Records excerpted from a collection

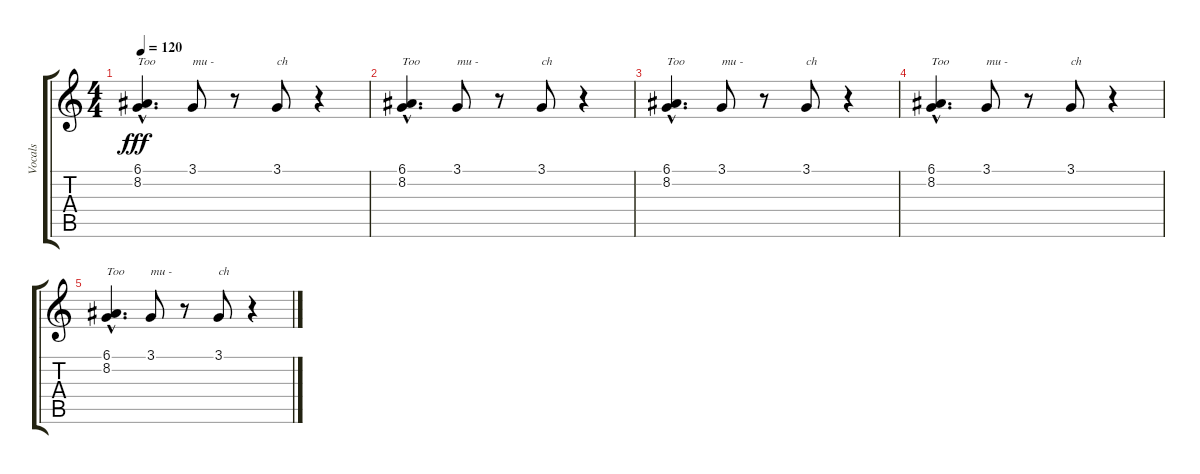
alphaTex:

\track ("Vocals" "Vocals") {instrument altosax}
\staff {score tabs}
\tuning (E4 B3 G3 D3 A2 E2) {hide}
\ts (4 4)
\tempo 120
\clef g2
\ks c
(6.1{hac} 8.2{hac}).4{d txt "Too" dy fff volume 5} 3.1.8{txt "mu -"} r.8 3.1.8{txt "ch"} r.4 |
(6.1{hac} 8.2{hac}).4{d txt "Too" volume 4} 3.1.8{txt "mu -"} r.8 3.1.8{txt "ch"} r.4 |
(6.1{hac} 8.2{hac}).4{d txt "Too" volume 3} 3.1.8{txt "mu -"} r.8 3.1.8{txt "ch"} r.4 |
(6.1{hac} 8.2{hac}).4{d txt "Too" volume 2} 3.1.8{txt "mu -"} r.8 3.1.8{txt "ch"} r.4 |
(6.1{hac} 8.2{hac}).4{d txt "Too" volume 1} 3.1.8{txt "mu -"} r.8 3.1.8{txt "ch"} r.4
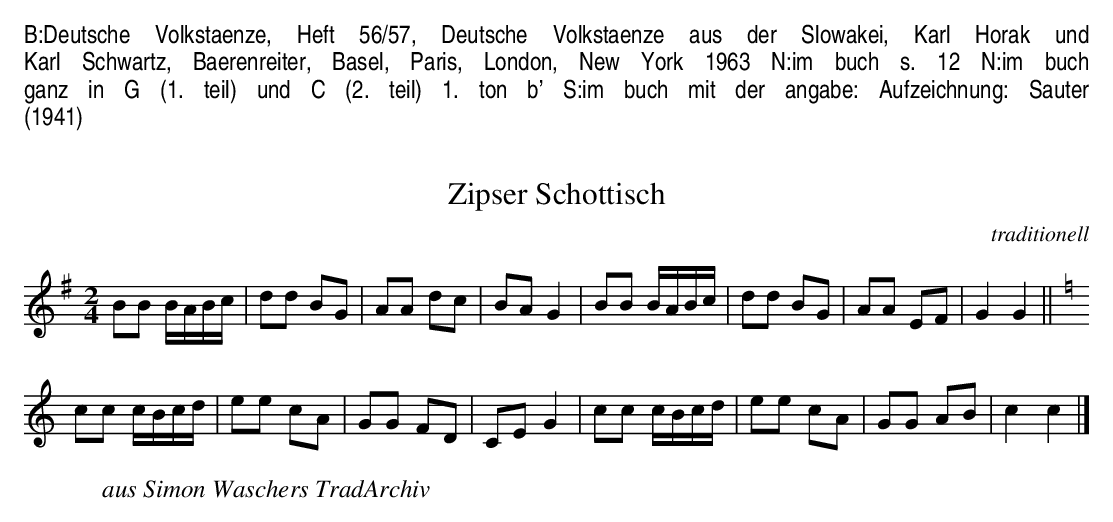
X:1
T:Zipser Schottisch
C:traditionell
%%textfont Helvetica-Narrow 10pt
%%begintext align
B:Deutsche Volkstaenze, Heft 56/57, Deutsche Volkstaenze aus der Slowakei, Karl Horak und Karl Schwartz, Baerenreiter, Basel, Paris, London, New York 1963
N:im buch s. 12
N:im buch ganz in G (1. teil) und C (2. teil)  1. ton b'
S:im buch mit der angabe: Aufzeichnung: Sauter (1941)
%%endtext
M:2/4
L:1/8
K:G
BB B/A/B/c/ | dd BG | AA dc | BA G2 |\
BB B/A/B/c/ | dd BG | AA EF | G2 G2 ||
K:C
cc c/B/c/d/ | ee cA | GG FD | CE G2 |\
cc c/B/c/d/ | ee cA | GG AB | c2 c2 |]
W:aus Simon Waschers TradArchiv
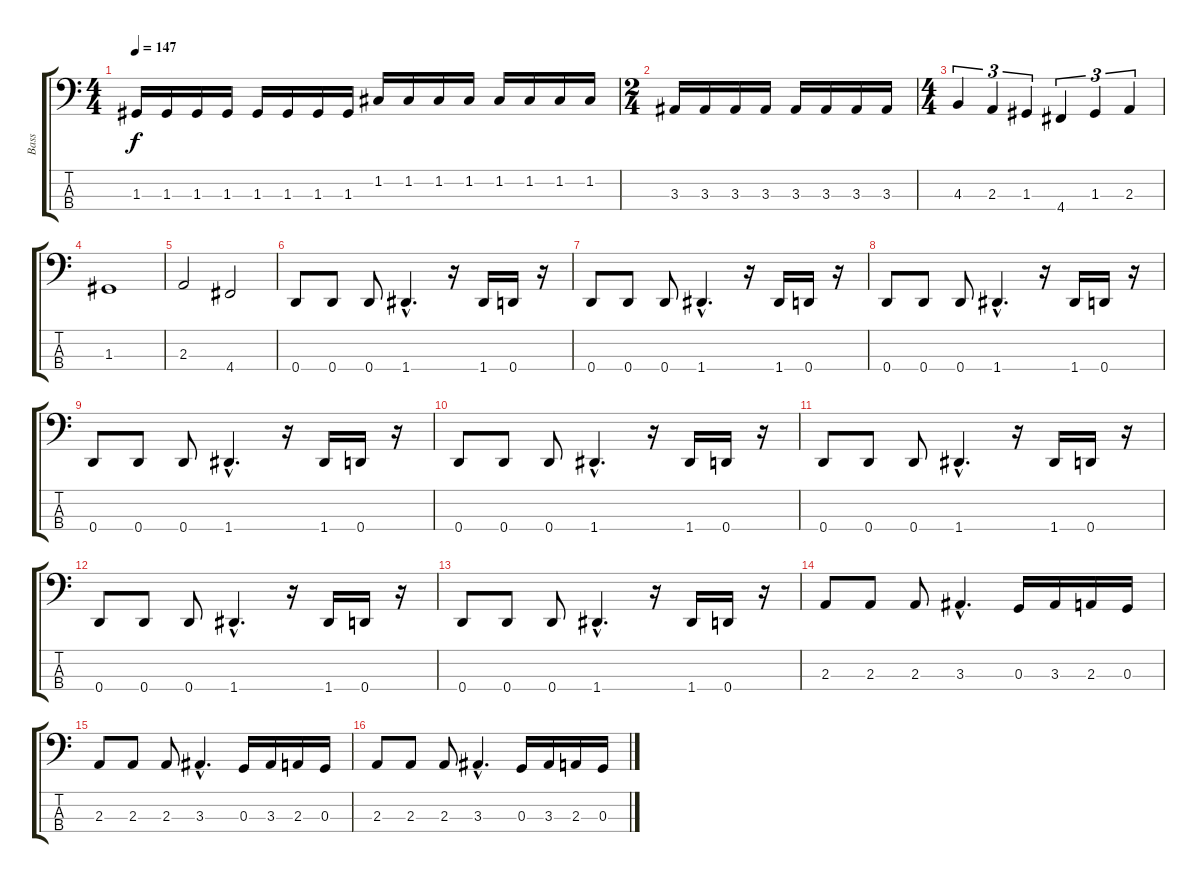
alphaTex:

\track ("Bass" "Bass") {instrument electricbassfinger}
\staff {score tabs}
\tuning (F2 C2 G1 D1) {hide}
\ts (4 4)
\tempo 147
\clef f4
\ks c
1.3.16{dy f} 1.3.16 1.3.16 1.3.16 1.3.16 1.3.16 1.3.16 1.3.16 1.2.16 1.2.16 1.2.16 1.2.16 1.2.16 1.2.16 1.2.16 1.2.16 |
\ts (2 4)
3.3.16 3.3.16 3.3.16 3.3.16 3.3.16 3.3.16 3.3.16 3.3.16 |
\ts (4 4)
4.3.4{tu (3 2)} 2.3.4{tu (3 2)} 1.3.4{tu (3 2)} 4.4.4{tu (3 2)} 1.3.4{tu (3 2)} 2.3.4{tu (3 2)} |
1.3.1 |
2.3.2 4.4.2 |
0.4.8 0.4.8 0.4.8 1.4{hac}.4{d} r.16 1.4.16 0.4.16 r.16 |
0.4.8 0.4.8 0.4.8 1.4{hac}.4{d} r.16 1.4.16 0.4.16 r.16 |
0.4.8 0.4.8 0.4.8 1.4{hac}.4{d} r.16 1.4.16 0.4.16 r.16 |
0.4.8 0.4.8 0.4.8 1.4{hac}.4{d} r.16 1.4.16 0.4.16 r.16 |
0.4.8 0.4.8 0.4.8 1.4{hac}.4{d} r.16 1.4.16 0.4.16 r.16 |
0.4.8 0.4.8 0.4.8 1.4{hac}.4{d} r.16 1.4.16 0.4.16 r.16 |
0.4.8 0.4.8 0.4.8 1.4{hac}.4{d} r.16 1.4.16 0.4.16 r.16 |
0.4.8 0.4.8 0.4.8 1.4{hac}.4{d} r.16 1.4.16 0.4.16 r.16 |
2.3.8 2.3.8 2.3.8 3.3{hac}.4{d} 0.3.16 3.3.16 2.3.16 0.3.16 |
2.3.8 2.3.8 2.3.8 3.3{hac}.4{d} 0.3.16 3.3.16 2.3.16 0.3.16 |
2.3.8 2.3.8 2.3.8 3.3{hac}.4{d} 0.3.16 3.3.16 2.3.16 0.3.16
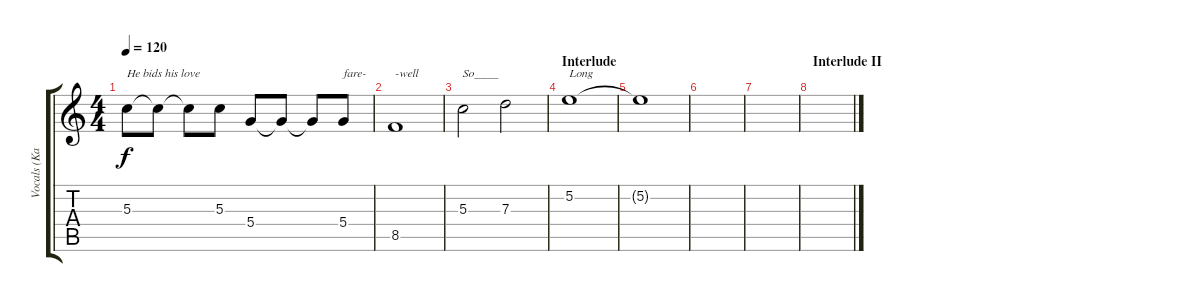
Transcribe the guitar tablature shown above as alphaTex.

\track ("Vocals (Kapa)" "Vocals (Ka") {instrument electricguitarjazz}
\staff {score tabs}
\tuning (E4 B3 G3 D3 A2 E2) {hide}
\ts (4 4)
\tempo 120
\clef g2
\ks c
5.3.8{txt "He bids his love" dy f} 5.3{t}.8 5.3{t}.8 5.3.8 5.4.8 5.4{t}.8 5.4{t}.8 5.4.8{txt "fare-"} |
8.5.1{txt "-well"} |
5.3.2{txt "So____"} 7.3.2 |
\section ("" "Interlude")
5.2.1{txt "Long"} |
5.2{t}.1 |
|
|
\section ("" "Interlude II")
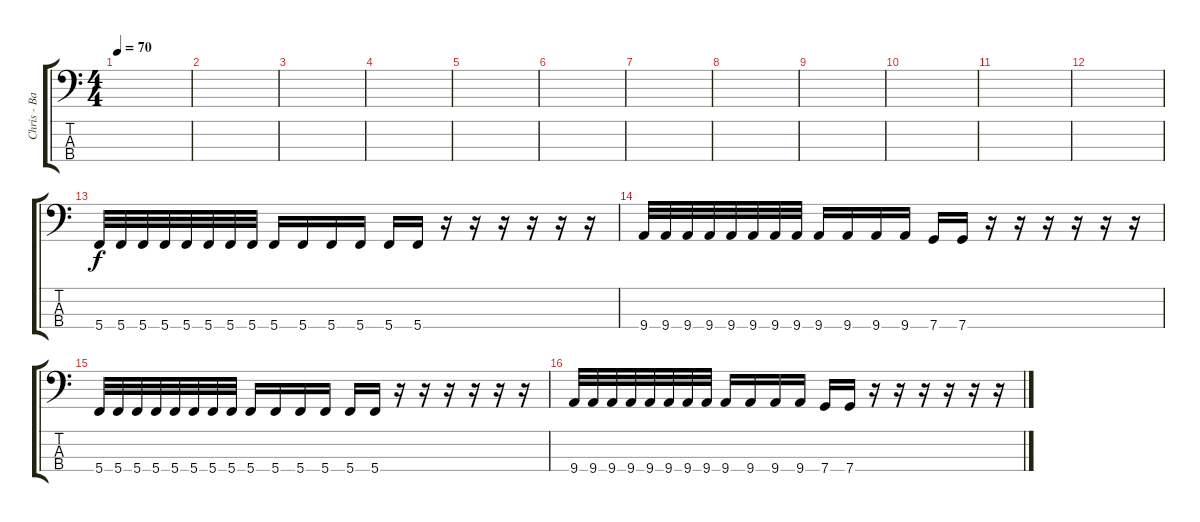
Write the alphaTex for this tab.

\track ("Chris - Bass" "Chris - Ba") {instrument electricbassfinger}
\staff {score tabs}
\tuning (F2 C2 G1 C1) {hide}
\ts (4 4)
\tempo 70
\clef f4
\ks c
|
|
|
|
|
|
|
|
|
|
|
|
5.4.32 5.4.32 5.4.32 5.4.32 5.4.32 5.4.32 5.4.32 5.4.32 5.4.16 5.4.16 5.4.16 5.4.16 5.4.16 5.4.16 r.16 r.16 r.16 r.16 r.16 r.16 |
9.4.32 9.4.32 9.4.32 9.4.32 9.4.32 9.4.32 9.4.32 9.4.32 9.4.16 9.4.16 9.4.16 9.4.16 7.4.16 7.4.16 r.16 r.16 r.16 r.16 r.16 r.16 |
5.4.32 5.4.32 5.4.32 5.4.32 5.4.32 5.4.32 5.4.32 5.4.32 5.4.16 5.4.16 5.4.16 5.4.16 5.4.16 5.4.16 r.16 r.16 r.16 r.16 r.16 r.16 |
9.4.32 9.4.32 9.4.32 9.4.32 9.4.32 9.4.32 9.4.32 9.4.32 9.4.16 9.4.16 9.4.16 9.4.16 7.4.16 7.4.16 r.16 r.16 r.16 r.16 r.16 r.16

Work to be completed:
Reproduce every one of the records above character for character, leaving out the pictures.

Written answer:
alphaTex:

\track ("Vocals" "Vocals") {instrument altosax}
\staff {score tabs}
\tuning (E4 B3 G3 D3 A2 E2) {hide}
\ts (4 4)
\tempo 120
\clef g2
\ks c
(6.1{hac} 8.2{hac}).4{d txt "Too" dy fff volume 5} 3.1.8{txt "mu -"} r.8 3.1.8{txt "ch"} r.4 |
(6.1{hac} 8.2{hac}).4{d txt "Too" volume 4} 3.1.8{txt "mu -"} r.8 3.1.8{txt "ch"} r.4 |
(6.1{hac} 8.2{hac}).4{d txt "Too" volume 3} 3.1.8{txt "mu -"} r.8 3.1.8{txt "ch"} r.4 |
(6.1{hac} 8.2{hac}).4{d txt "Too" volume 2} 3.1.8{txt "mu -"} r.8 3.1.8{txt "ch"} r.4 |
(6.1{hac} 8.2{hac}).4{d txt "Too" volume 1} 3.1.8{txt "mu -"} r.8 3.1.8{txt "ch"} r.4
X:1
T:Zipser Schottisch
C:traditionell
%%textfont Helvetica-Narrow 10pt
%%begintext align
B:Deutsche Volkstaenze, Heft 56/57, Deutsche Volkstaenze aus der Slowakei, Karl Horak und Karl Schwartz, Baerenreiter, Basel, Paris, London, New York 1963
N:im buch s. 12
N:im buch ganz in G (1. teil) und C (2. teil)  1. ton b'
S:im buch mit der angabe: Aufzeichnung: Sauter (1941)
%%endtext
M:2/4
L:1/8
K:G
BB B/A/B/c/ | dd BG | AA dc | BA G2 |\
BB B/A/B/c/ | dd BG | AA EF | G2 G2 ||
K:C
cc c/B/c/d/ | ee cA | GG FD | CE G2 |\
cc c/B/c/d/ | ee cA | GG AB | c2 c2 |]
W:aus Simon Waschers TradArchiv
alphaTex:

\track ("Bass" "Bass") {instrument electricbassfinger}
\staff {score tabs}
\tuning (F2 C2 G1 D1) {hide}
\ts (4 4)
\tempo 147
\clef f4
\ks c
1.3.16{dy f} 1.3.16 1.3.16 1.3.16 1.3.16 1.3.16 1.3.16 1.3.16 1.2.16 1.2.16 1.2.16 1.2.16 1.2.16 1.2.16 1.2.16 1.2.16 |
\ts (2 4)
3.3.16 3.3.16 3.3.16 3.3.16 3.3.16 3.3.16 3.3.16 3.3.16 |
\ts (4 4)
4.3.4{tu (3 2)} 2.3.4{tu (3 2)} 1.3.4{tu (3 2)} 4.4.4{tu (3 2)} 1.3.4{tu (3 2)} 2.3.4{tu (3 2)} |
1.3.1 |
2.3.2 4.4.2 |
0.4.8 0.4.8 0.4.8 1.4{hac}.4{d} r.16 1.4.16 0.4.16 r.16 |
0.4.8 0.4.8 0.4.8 1.4{hac}.4{d} r.16 1.4.16 0.4.16 r.16 |
0.4.8 0.4.8 0.4.8 1.4{hac}.4{d} r.16 1.4.16 0.4.16 r.16 |
0.4.8 0.4.8 0.4.8 1.4{hac}.4{d} r.16 1.4.16 0.4.16 r.16 |
0.4.8 0.4.8 0.4.8 1.4{hac}.4{d} r.16 1.4.16 0.4.16 r.16 |
0.4.8 0.4.8 0.4.8 1.4{hac}.4{d} r.16 1.4.16 0.4.16 r.16 |
0.4.8 0.4.8 0.4.8 1.4{hac}.4{d} r.16 1.4.16 0.4.16 r.16 |
0.4.8 0.4.8 0.4.8 1.4{hac}.4{d} r.16 1.4.16 0.4.16 r.16 |
2.3.8 2.3.8 2.3.8 3.3{hac}.4{d} 0.3.16 3.3.16 2.3.16 0.3.16 |
2.3.8 2.3.8 2.3.8 3.3{hac}.4{d} 0.3.16 3.3.16 2.3.16 0.3.16 |
2.3.8 2.3.8 2.3.8 3.3{hac}.4{d} 0.3.16 3.3.16 2.3.16 0.3.16
Transcribe the guitar tablature shown above as alphaTex.

\track ("Vocals (Kapa)" "Vocals (Ka") {instrument electricguitarjazz}
\staff {score tabs}
\tuning (E4 B3 G3 D3 A2 E2) {hide}
\ts (4 4)
\tempo 120
\clef g2
\ks c
5.3.8{txt "He bids his love" dy f} 5.3{t}.8 5.3{t}.8 5.3.8 5.4.8 5.4{t}.8 5.4{t}.8 5.4.8{txt "fare-"} |
8.5.1{txt "-well"} |
5.3.2{txt "So____"} 7.3.2 |
\section ("" "Interlude")
5.2.1{txt "Long"} |
5.2{t}.1 |
|
|
\section ("" "Interlude II")
Write the alphaTex for this tab.

\track ("Chris - Bass" "Chris - Ba") {instrument electricbassfinger}
\staff {score tabs}
\tuning (F2 C2 G1 C1) {hide}
\ts (4 4)
\tempo 70
\clef f4
\ks c
|
|
|
|
|
|
|
|
|
|
|
|
5.4.32 5.4.32 5.4.32 5.4.32 5.4.32 5.4.32 5.4.32 5.4.32 5.4.16 5.4.16 5.4.16 5.4.16 5.4.16 5.4.16 r.16 r.16 r.16 r.16 r.16 r.16 |
9.4.32 9.4.32 9.4.32 9.4.32 9.4.32 9.4.32 9.4.32 9.4.32 9.4.16 9.4.16 9.4.16 9.4.16 7.4.16 7.4.16 r.16 r.16 r.16 r.16 r.16 r.16 |
5.4.32 5.4.32 5.4.32 5.4.32 5.4.32 5.4.32 5.4.32 5.4.32 5.4.16 5.4.16 5.4.16 5.4.16 5.4.16 5.4.16 r.16 r.16 r.16 r.16 r.16 r.16 |
9.4.32 9.4.32 9.4.32 9.4.32 9.4.32 9.4.32 9.4.32 9.4.32 9.4.16 9.4.16 9.4.16 9.4.16 7.4.16 7.4.16 r.16 r.16 r.16 r.16 r.16 r.16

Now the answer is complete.